American chemical engineer

Christi Patton Luks is an American chemical engineer who is the incoming president-elect of the American Society for Engineering Education. She is a teaching professor at the Missouri University of Science and Technology. Luks worked at the University of Tulsa for over twenty years.

== Education ==
Luks received a bachelor's degree in chemical engineering from Texas A&M University. She completed a master's degree in applied mathematics and a Ph.D. in chemical engineering from the University of Tulsa. Her 1993 dissertation was titled, Solute Separabilities in Solvent Gas-Rich Liquid-Liquid-Vapor Systems Topographical and Molecular Consideration. Kraemer D. Luks was her doctoral advisor.

== Career ==
Luks began her academic career at the University of Tulsa, where she spent over twenty years teaching and contributing to the chemical engineering field. During her tenure, she made the uncommon choice to focus on teaching rather than the more traditional research-intensive career path. This decision was considered unconventional at the time, but she embraced it as an opportunity to concentrate on her strengths in teaching and mentoring students.

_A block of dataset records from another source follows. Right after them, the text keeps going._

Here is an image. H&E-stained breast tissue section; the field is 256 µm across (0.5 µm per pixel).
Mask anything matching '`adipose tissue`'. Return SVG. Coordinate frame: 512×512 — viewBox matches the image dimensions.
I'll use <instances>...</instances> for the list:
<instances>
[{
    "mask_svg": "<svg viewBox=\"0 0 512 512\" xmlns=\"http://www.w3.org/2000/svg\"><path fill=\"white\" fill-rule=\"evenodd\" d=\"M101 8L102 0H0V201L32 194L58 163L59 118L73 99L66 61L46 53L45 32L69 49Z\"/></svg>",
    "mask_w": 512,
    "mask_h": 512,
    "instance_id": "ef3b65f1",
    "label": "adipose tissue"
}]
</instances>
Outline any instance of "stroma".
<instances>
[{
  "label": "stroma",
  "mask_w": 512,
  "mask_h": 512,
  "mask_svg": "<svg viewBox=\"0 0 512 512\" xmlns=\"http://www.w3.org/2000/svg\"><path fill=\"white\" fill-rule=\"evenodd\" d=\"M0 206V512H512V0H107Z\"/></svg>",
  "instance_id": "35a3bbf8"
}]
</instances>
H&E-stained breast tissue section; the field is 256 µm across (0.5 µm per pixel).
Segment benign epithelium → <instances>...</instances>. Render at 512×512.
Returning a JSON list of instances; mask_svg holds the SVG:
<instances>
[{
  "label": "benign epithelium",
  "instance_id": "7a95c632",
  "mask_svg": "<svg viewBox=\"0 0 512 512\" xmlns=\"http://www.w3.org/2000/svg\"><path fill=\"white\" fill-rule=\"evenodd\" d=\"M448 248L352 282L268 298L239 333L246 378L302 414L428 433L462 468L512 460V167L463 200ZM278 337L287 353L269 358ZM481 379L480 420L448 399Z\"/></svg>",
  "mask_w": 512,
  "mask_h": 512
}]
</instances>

In 2014, Luks joined the faculty at Missouri University of Science and Technology (S&T) as an associate teaching professor in the departments of chemical and biochemical engineering. She advanced to the rank of teaching professor in 2019. Her work at S&T also includes serving as the associate chair of the Linda and Bipin Doshi Department of Chemical and Biochemical Engineering.

Luks has been actively involved with the American Society for Engineering Education (ASEE) since attending its conference in Rolla, Missouri, in 1998. Over the years, she has chaired and presented at numerous ASEE events and has been recognized for her efforts with several awards. She held leadership roles within the organization, including vice president for professional interest councils from 2021 to 2022 and vice president for member affairs, a position she held as of 2024. In March 2024, Luks was elected president-elect of ASEE. She will officially began her term following the organization's annual conference in Portland, Oregon, in June 2024, and will assume the role of president after the 2025 ASEE annual conference in Montreal. Luks will be the first teaching-focused, non-tenured professor to lead the organization.

In addition to her involvement with ASEE, Luks was elected a fellow of the American Institute of Chemical Engineers in 2020 and serves as the president of Omega Chi Epsilon.